One Week Left! One Hour Design Challenge: The Future of Digital Reading
Posted in: UncategorizedOur current One Hour Design Challenge, The Future of Digital Reading, closes in just one week. The entries are rolling in, but we want to encourage all of you to take a stab at designing for this emerging cultural phenomenon. To give you some real traction, we’ve teamed up with Portigal Consulting, who have offered up the research generated by their Reading Ahead project as a foundation for your work.
This challenge asks that your project include the sensual; support the social side of reading; consider the varied rituals of reading; and develop an ecosystem around your proposed product. We’ve already cited lunchbreath’s Kindle as a shining example, but here are a few others to get you in the mindset.
Oh, and did we mention this One Hour Design Challenge is actually 90 minutes?
skrbnp2009 has made some nice observations about how sharing books is a part of the culture of reading. In order to encourage this behavior with digital books, the user can “lend” books to others through a bump function, transferring the text for a specific amount of time, and most importantly, requiring the readers to interact physically, just as you would when lending a paper book to a friend. Here, a constraint on digital technology is used in lieu of a material object to encourage the continuation of trading and lending in person, a valuable social interaction that might otherwise be lost.

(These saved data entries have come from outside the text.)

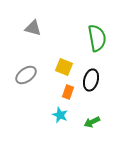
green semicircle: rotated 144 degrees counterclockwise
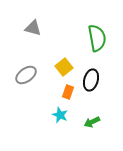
yellow square: rotated 30 degrees clockwise
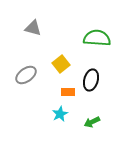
green semicircle: rotated 76 degrees counterclockwise
yellow square: moved 3 px left, 3 px up
orange rectangle: rotated 72 degrees clockwise
cyan star: moved 1 px up; rotated 21 degrees clockwise
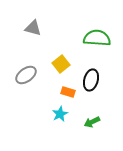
orange rectangle: rotated 16 degrees clockwise
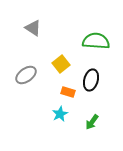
gray triangle: rotated 18 degrees clockwise
green semicircle: moved 1 px left, 3 px down
green arrow: rotated 28 degrees counterclockwise
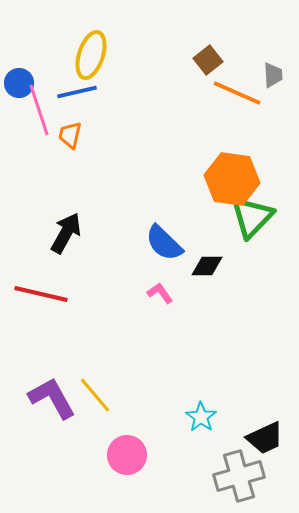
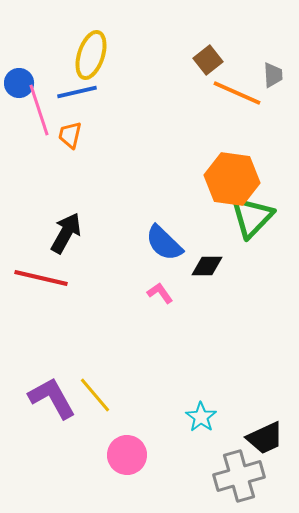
red line: moved 16 px up
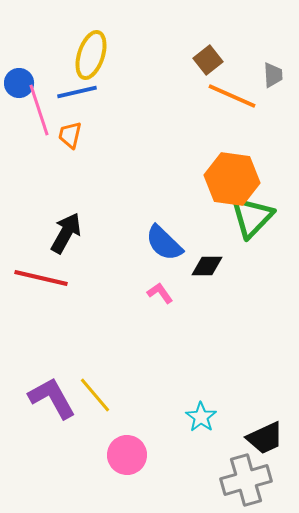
orange line: moved 5 px left, 3 px down
gray cross: moved 7 px right, 4 px down
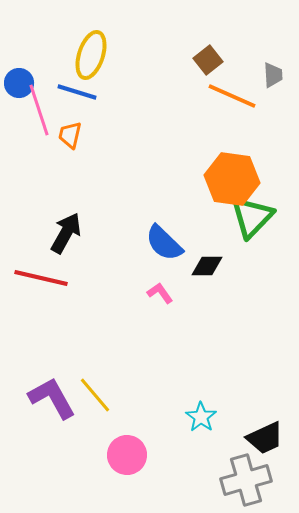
blue line: rotated 30 degrees clockwise
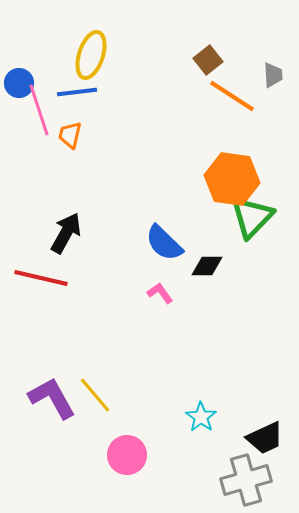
blue line: rotated 24 degrees counterclockwise
orange line: rotated 9 degrees clockwise
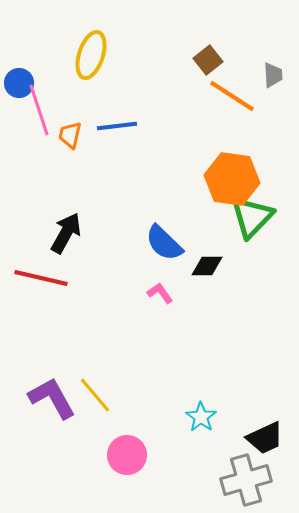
blue line: moved 40 px right, 34 px down
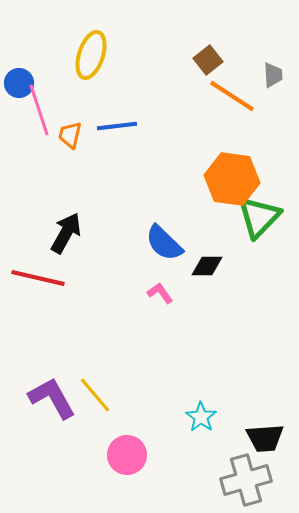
green triangle: moved 7 px right
red line: moved 3 px left
black trapezoid: rotated 21 degrees clockwise
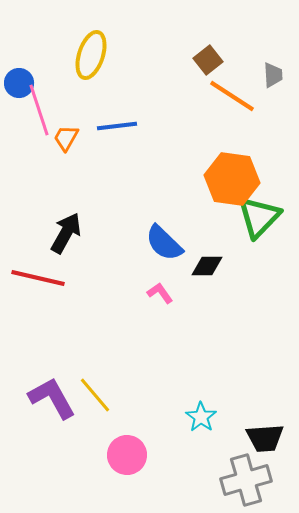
orange trapezoid: moved 4 px left, 3 px down; rotated 16 degrees clockwise
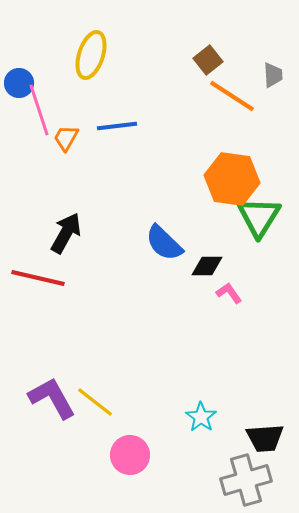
green triangle: rotated 12 degrees counterclockwise
pink L-shape: moved 69 px right
yellow line: moved 7 px down; rotated 12 degrees counterclockwise
pink circle: moved 3 px right
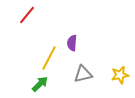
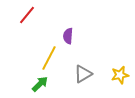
purple semicircle: moved 4 px left, 7 px up
gray triangle: rotated 18 degrees counterclockwise
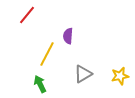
yellow line: moved 2 px left, 4 px up
yellow star: moved 1 px down
green arrow: rotated 72 degrees counterclockwise
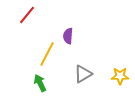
yellow star: rotated 12 degrees clockwise
green arrow: moved 1 px up
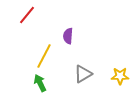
yellow line: moved 3 px left, 2 px down
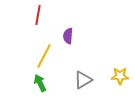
red line: moved 11 px right; rotated 30 degrees counterclockwise
gray triangle: moved 6 px down
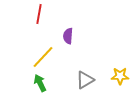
red line: moved 1 px right, 1 px up
yellow line: moved 1 px left, 1 px down; rotated 15 degrees clockwise
gray triangle: moved 2 px right
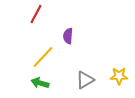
red line: moved 3 px left; rotated 18 degrees clockwise
yellow star: moved 1 px left
green arrow: rotated 48 degrees counterclockwise
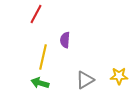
purple semicircle: moved 3 px left, 4 px down
yellow line: rotated 30 degrees counterclockwise
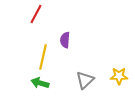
gray triangle: rotated 12 degrees counterclockwise
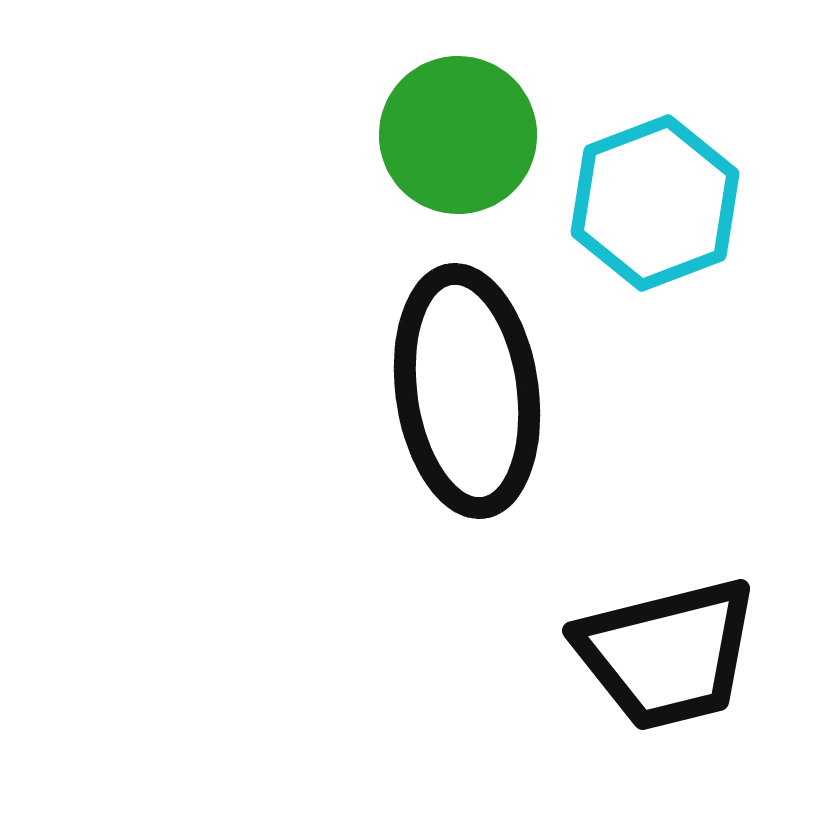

Cameron maintains that “no device can properly mimic the analog reading experience.” Instead of going completely digital, he seeks to reconcile the benefits of both mediums through the Gutenberg Local/Global Bookmaker, a printing press that takes advantage of the connectivity of the digital realm, while still allowing users to output tangible objects. In this way, books can still be tangibly collected and experienced, but in a way that bypasses limited distribution channels and takes advantage of the digital, open-source model to disseminate and collect information.